TASK TO CARRY OUT: Please reproduce each of the following entries exactly.

INPUT RECORDS:
════════════════════

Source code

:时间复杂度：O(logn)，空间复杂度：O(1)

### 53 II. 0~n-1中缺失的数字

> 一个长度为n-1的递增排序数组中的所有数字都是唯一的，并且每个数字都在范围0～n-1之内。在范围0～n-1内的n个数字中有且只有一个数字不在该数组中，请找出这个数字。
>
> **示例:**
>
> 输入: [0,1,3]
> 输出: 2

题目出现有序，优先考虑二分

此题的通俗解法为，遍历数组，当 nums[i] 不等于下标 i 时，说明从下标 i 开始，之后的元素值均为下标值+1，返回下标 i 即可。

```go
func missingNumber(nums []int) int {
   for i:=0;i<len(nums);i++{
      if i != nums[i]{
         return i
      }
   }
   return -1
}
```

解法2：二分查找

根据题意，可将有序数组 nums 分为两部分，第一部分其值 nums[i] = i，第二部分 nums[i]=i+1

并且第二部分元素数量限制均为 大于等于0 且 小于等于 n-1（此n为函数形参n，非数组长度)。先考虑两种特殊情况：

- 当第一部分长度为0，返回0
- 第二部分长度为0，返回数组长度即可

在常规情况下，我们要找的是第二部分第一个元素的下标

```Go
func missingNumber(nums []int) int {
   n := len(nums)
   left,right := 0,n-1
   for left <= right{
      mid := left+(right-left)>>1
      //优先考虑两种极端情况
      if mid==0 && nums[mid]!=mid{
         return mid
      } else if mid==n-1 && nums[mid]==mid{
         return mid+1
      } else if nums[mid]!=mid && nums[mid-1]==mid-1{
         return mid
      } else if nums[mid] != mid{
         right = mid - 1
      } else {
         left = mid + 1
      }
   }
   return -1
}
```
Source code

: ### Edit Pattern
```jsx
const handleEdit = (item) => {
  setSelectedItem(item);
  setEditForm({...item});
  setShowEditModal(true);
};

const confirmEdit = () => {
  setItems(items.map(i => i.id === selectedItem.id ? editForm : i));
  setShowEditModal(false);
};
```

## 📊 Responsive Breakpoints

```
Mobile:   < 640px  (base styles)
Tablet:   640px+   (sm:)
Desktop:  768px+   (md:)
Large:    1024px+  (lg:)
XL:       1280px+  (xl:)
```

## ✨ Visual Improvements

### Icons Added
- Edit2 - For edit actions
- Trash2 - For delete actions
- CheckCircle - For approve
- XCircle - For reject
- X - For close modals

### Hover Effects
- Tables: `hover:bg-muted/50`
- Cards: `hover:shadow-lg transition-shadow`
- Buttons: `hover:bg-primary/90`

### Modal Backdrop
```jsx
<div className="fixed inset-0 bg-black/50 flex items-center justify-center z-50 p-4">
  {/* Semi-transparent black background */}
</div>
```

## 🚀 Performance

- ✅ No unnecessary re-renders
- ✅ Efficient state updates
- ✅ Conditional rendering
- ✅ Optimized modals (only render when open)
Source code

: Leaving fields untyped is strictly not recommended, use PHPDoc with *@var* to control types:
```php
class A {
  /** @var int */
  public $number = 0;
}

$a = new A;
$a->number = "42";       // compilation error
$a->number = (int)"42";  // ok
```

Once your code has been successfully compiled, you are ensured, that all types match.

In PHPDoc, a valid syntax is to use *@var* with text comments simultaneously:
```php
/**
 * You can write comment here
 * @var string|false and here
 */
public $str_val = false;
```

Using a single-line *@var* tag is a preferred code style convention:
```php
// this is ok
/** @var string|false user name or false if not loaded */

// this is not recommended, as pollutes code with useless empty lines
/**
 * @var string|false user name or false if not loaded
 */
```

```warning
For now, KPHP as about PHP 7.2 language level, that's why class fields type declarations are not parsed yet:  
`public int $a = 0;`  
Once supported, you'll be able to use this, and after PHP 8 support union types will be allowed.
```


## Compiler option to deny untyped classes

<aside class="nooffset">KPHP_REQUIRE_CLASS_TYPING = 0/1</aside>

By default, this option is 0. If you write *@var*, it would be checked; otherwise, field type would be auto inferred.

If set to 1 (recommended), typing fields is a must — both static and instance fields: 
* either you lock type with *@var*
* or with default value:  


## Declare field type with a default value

════════════════════

RESPONSE TO THIS EXERCISE:
Source code

:时间复杂度：O(logn)，空间复杂度：O(1)

### 53 II. 0~n-1中缺失的数字

> 一个长度为n-1的递增排序数组中的所有数字都是唯一的，并且每个数字都在范围0～n-1之内。在范围0～n-1内的n个数字中有且只有一个数字不在该数组中，请找出这个数字。
>
> **示例:**
>
> 输入: [0,1,3]
> 输出: 2

题目出现有序，优先考虑二分

此题的通俗解法为，遍历数组，当 nums[i] 不等于下标 i 时，说明从下标 i 开始，之后的元素值均为下标值+1，返回下标 i 即可。

```go
func missingNumber(nums []int) int {
   for i:=0;i<len(nums);i++{
      if i != nums[i]{
         return i
      }
   }
   return -1
}
```

解法2：二分查找

根据题意，可将有序数组 nums 分为两部分，第一部分其值 nums[i] = i，第二部分 nums[i]=i+1

并且第二部分元素数量限制均为 大于等于0 且 小于等于 n-1（此n为函数形参n，非数组长度)。先考虑两种特殊情况：

- 当第一部分长度为0，返回0
- 第二部分长度为0，返回数组长度即可

在常规情况下，我们要找的是第二部分第一个元素的下标

```Go
func missingNumber(nums []int) int {
   n := len(nums)
   left,right := 0,n-1
   for left <= right{
      mid := left+(right-left)>>1
      //优先考虑两种极端情况
      if mid==0 && nums[mid]!=mid{
         return mid
      } else if mid==n-1 && nums[mid]==mid{
         return mid+1
      } else if nums[mid]!=mid && nums[mid-1]==mid-1{
         return mid
      } else if nums[mid] != mid{
         right = mid - 1
      } else {
         left = mid + 1
      }
   }
   return -1
}
```
Source code

: ### Edit Pattern
```jsx
const handleEdit = (item) => {
  setSelectedItem(item);
  setEditForm({...item});
  setShowEditModal(true);
};

const confirmEdit = () => {
  setItems(items.map(i => i.id === selectedItem.id ? editForm : i));
  setShowEditModal(false);
};
```

## 📊 Responsive Breakpoints

```
Mobile:   < 640px  (base styles)
Tablet:   640px+   (sm:)
Desktop:  768px+   (md:)
Large:    1024px+  (lg:)
XL:       1280px+  (xl:)
```

## ✨ Visual Improvements

### Icons Added
- Edit2 - For edit actions
- Trash2 - For delete actions
- CheckCircle - For approve
- XCircle - For reject
- X - For close modals

### Hover Effects
- Tables: `hover:bg-muted/50`
- Cards: `hover:shadow-lg transition-shadow`
- Buttons: `hover:bg-primary/90`

### Modal Backdrop
```jsx
<div className="fixed inset-0 bg-black/50 flex items-center justify-center z-50 p-4">
  {/* Semi-transparent black background */}
</div>
```

## 🚀 Performance

- ✅ No unnecessary re-renders
- ✅ Efficient state updates
- ✅ Conditional rendering
- ✅ Optimized modals (only render when open)
Source code

: Leaving fields untyped is strictly not recommended, use PHPDoc with *@var* to control types:
```php
class A {
  /** @var int */
  public $number = 0;
}

$a = new A;
$a->number = "42";       // compilation error
$a->number = (int)"42";  // ok
```

Once your code has been successfully compiled, you are ensured, that all types match.

In PHPDoc, a valid syntax is to use *@var* with text comments simultaneously:
```php
/**
 * You can write comment here
 * @var string|false and here
 */
public $str_val = false;
```

Using a single-line *@var* tag is a preferred code style convention:
```php
// this is ok
/** @var string|false user name or false if not loaded */

// this is not recommended, as pollutes code with useless empty lines
/**
 * @var string|false user name or false if not loaded
 */
```

```warning
For now, KPHP as about PHP 7.2 language level, that's why class fields type declarations are not parsed yet:  
`public int $a = 0;`  
Once supported, you'll be able to use this, and after PHP 8 support union types will be allowed.
```


## Compiler option to deny untyped classes

<aside class="nooffset">KPHP_REQUIRE_CLASS_TYPING = 0/1</aside>

By default, this option is 0. If you write *@var*, it would be checked; otherwise, field type would be auto inferred.

If set to 1 (recommended), typing fields is a must — both static and instance fields: 
* either you lock type with *@var*
* or with default value:  


## Declare field type with a default value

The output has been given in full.